Truck traffic at the Columbus port of entry nearly tripled in the past decade, to 16,401 commercial vehicles in 2018. The port has only a fraction of the passenger car traffic of bigger border cities, like El Paso. However, pedestrian traffic of northbound Mexican shoppers and workers, as well as tourists headed south, has gone up by 50,000 people, to nearly 277,000 in 2018.
The latter numbers reflect the area’s growth in commerce and population, as well as the emergence of Palomas as an alternative regional tourist destination, business owners said.
In the shadow of Pancho Villa
The first thing a visitor notices crossing into Palomas from Columbus is the larger-than-life statue of mounted Mexican revolutionary Pancho Villa, the reins of a charging horse in his left hand and a pistol in his right.

The monument marks the March 19, 1916 raid Villa led into Columbus, which resulted in the death of eight U.S. soldiers and 10 civilians. Elements of the U.S. 13th Cavalry Regiment repelled the raid, killing or wounding between 90 and 170 of Villa’s men, according to historians. The raid led to a year-long hunt of Villa by Gen. John J. Pershing, who returned home empty-handed.
More than a century later, Villa’s raid keeps bringing American and European tourists to Palomas, but others come for the Mexican experience, arts and crafts and affordable medical services.
“People who don’t live here or haven’t been down here have a completely different attitude. They think it’s not safe. We’ve been coming down here for 23 years and never had any trouble whatsoever,” said Nick Farrow, a resident of Deming, New Mexico.
The AeroCare Medical flight nurse said he and his wife often drive their vehicle into Mexico and characterized Palomas as “sometimes safer than Albuquerque”

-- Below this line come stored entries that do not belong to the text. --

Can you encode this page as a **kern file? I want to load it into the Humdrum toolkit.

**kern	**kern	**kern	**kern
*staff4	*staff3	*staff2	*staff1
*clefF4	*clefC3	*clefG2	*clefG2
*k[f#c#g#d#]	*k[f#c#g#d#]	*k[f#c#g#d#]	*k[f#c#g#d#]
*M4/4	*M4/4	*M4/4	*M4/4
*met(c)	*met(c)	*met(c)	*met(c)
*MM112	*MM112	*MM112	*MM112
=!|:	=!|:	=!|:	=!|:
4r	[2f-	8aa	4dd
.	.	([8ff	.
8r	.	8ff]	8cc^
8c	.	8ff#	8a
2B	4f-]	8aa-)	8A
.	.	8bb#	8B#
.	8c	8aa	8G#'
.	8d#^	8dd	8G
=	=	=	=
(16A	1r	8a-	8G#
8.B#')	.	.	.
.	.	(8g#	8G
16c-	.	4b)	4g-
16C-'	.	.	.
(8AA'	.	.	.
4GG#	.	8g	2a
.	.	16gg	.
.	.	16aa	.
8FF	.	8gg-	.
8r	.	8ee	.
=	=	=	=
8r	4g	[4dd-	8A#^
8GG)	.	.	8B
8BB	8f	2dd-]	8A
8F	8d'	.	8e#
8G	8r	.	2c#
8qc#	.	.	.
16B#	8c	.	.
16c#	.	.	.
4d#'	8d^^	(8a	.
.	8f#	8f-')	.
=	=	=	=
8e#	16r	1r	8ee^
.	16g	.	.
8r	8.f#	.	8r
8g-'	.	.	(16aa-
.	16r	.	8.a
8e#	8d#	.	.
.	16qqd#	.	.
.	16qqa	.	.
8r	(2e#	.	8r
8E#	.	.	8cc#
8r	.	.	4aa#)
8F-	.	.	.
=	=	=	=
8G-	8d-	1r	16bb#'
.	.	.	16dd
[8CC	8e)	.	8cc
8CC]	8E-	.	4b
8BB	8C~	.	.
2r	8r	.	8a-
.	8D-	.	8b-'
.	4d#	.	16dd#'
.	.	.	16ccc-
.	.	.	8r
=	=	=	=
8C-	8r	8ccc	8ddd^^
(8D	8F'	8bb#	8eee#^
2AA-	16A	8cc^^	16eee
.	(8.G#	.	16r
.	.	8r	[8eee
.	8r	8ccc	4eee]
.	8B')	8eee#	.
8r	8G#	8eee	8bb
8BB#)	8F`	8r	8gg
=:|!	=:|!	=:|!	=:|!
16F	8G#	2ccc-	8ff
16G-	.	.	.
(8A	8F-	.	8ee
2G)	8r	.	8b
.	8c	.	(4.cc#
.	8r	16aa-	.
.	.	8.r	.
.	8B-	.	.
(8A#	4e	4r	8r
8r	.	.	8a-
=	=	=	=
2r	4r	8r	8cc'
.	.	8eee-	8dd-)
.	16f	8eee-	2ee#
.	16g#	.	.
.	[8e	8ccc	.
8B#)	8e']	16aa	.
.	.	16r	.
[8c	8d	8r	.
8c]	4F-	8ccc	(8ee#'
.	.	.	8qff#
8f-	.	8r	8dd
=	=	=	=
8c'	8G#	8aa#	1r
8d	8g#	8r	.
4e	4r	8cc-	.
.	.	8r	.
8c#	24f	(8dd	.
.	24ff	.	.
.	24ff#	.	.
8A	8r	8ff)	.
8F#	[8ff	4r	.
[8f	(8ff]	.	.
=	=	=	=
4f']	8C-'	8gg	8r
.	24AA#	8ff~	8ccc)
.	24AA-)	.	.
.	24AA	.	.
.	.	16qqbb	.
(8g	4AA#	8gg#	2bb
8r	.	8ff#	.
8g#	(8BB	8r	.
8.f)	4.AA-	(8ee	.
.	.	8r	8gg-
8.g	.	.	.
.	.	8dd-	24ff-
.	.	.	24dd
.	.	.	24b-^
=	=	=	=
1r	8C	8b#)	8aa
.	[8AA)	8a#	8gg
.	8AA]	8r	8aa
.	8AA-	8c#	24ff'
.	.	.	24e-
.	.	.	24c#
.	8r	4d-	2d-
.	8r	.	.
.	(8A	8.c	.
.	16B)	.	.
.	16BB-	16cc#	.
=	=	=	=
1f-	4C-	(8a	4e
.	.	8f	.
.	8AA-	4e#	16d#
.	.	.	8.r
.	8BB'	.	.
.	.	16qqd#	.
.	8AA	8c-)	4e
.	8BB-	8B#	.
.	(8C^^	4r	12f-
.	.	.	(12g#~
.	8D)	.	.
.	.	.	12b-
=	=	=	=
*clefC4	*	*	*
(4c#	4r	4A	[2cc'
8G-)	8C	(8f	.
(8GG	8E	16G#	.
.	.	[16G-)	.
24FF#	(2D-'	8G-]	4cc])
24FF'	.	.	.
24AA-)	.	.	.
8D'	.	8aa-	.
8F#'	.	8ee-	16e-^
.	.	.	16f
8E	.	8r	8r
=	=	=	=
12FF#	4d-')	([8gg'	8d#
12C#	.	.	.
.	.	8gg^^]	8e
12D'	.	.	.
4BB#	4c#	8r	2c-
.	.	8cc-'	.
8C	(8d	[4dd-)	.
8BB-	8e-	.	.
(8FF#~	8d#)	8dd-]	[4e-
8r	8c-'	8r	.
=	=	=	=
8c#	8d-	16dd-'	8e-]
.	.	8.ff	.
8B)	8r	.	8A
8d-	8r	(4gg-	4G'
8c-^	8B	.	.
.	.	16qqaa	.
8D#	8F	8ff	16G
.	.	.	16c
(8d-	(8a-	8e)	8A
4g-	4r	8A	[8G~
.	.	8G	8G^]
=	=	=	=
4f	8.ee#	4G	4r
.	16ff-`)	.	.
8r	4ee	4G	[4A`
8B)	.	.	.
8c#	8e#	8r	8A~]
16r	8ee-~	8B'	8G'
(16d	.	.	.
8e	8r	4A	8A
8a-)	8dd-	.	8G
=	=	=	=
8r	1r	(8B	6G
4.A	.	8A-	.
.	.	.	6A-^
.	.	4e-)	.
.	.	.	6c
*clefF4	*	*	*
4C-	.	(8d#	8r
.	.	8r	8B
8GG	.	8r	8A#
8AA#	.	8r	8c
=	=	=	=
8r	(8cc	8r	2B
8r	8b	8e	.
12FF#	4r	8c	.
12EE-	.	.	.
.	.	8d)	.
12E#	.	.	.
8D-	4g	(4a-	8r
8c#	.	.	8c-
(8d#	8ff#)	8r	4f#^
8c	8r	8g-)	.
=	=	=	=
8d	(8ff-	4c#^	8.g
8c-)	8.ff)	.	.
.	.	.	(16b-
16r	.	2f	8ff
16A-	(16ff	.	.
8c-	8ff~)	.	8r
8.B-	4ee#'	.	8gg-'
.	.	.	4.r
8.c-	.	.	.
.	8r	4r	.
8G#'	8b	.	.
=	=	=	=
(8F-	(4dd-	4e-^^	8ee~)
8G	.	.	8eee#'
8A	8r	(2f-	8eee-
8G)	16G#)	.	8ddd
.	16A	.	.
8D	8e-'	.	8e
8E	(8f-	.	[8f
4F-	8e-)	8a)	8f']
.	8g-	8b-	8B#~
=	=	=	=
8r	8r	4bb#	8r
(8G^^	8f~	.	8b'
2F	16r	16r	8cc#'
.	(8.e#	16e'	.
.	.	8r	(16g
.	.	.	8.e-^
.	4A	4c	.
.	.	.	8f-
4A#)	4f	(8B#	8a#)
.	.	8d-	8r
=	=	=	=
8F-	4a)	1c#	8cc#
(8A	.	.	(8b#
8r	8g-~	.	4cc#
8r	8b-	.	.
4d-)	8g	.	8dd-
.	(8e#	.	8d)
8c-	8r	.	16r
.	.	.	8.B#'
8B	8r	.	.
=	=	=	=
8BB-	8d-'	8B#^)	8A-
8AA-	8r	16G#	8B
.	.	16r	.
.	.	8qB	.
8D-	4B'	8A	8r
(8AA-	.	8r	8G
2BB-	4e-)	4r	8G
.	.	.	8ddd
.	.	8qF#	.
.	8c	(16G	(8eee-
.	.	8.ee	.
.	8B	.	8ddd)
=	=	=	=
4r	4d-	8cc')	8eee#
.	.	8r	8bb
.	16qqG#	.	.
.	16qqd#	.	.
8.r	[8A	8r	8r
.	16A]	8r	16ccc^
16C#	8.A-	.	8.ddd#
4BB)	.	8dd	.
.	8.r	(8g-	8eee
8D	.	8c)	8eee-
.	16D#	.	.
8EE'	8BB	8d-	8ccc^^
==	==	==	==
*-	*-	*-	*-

Gonzalez, the dental clinic owner, and Sergio Romero, co-owner of The Pink Store, said Palomas businesses have developed a strong and loyal U.S. clientele in the past few years and hope the expanded border crossing will bring in more tourists. Most repeat visitors come from Deming, Columbus, Las Cruces, El Paso and Albuquerque, they said.
“Obviously, with the expansion, we’ll see more people. The port will facilitate exports and imports. More maquilas will come, more tool and equipment and more agricultural goods,” Romero said. “But we have to make sure we have more personnel (running the border crossing) to take advantage of this. We know they are short on personnel.”
Jesus Nunez, owner of a leatherworks and boot store on Cinco de Mayo, Palomas’ main street, isn’t as optimistic about a commercial boom. He said traffic to the new land crossing has been rerouted to a side street, so he fears less people will see his shop. “We want to have a meeting about that. … For now, I depend entirely on the customers I already have,” said Nunez as he crafted a cowboy belt.
‘Hidden jewels’ in Palomas, Mexico
Along with the Villa monument and the medical services offices, the Pink Store is one of Palomas’ top tourist destinations. One side of the store holds literally thousands of pieces of pottery, arts and crafts, metalworks and colorful figurines, some over a foot in length or height. The other side consists of a restaurant with roving musicians and a small bar.
“Seventy percent of our clientele is repeat customers. They come back because they enjoy a good time and we’re always friendly,” said Yvonne Romero, co-owner of The Pink Store. “It’s quite a treat that we get to meet people from throughout Mexico, the United States and Europe. Every day is something different and we learn about different areas” of the world, she said.
The store buys crafts from artisans in 14 Mexican states, from simple pottery to clay pieces with intricate detail and color drawings to handmade copperwares. The store also leads excursions to another hidden jewel two hours down the road: the Mogollon native American ruins in the Paquime dig, near Casas Grandes, Mexico.
Romero said that, much like Palomas, The Pink Store started small. “We started in 1988 and added a restaurant 10 years later. … the restaurant and shop complement each other very well,” said Romero, who was born in Juarez and went to school in El Paso, Texas.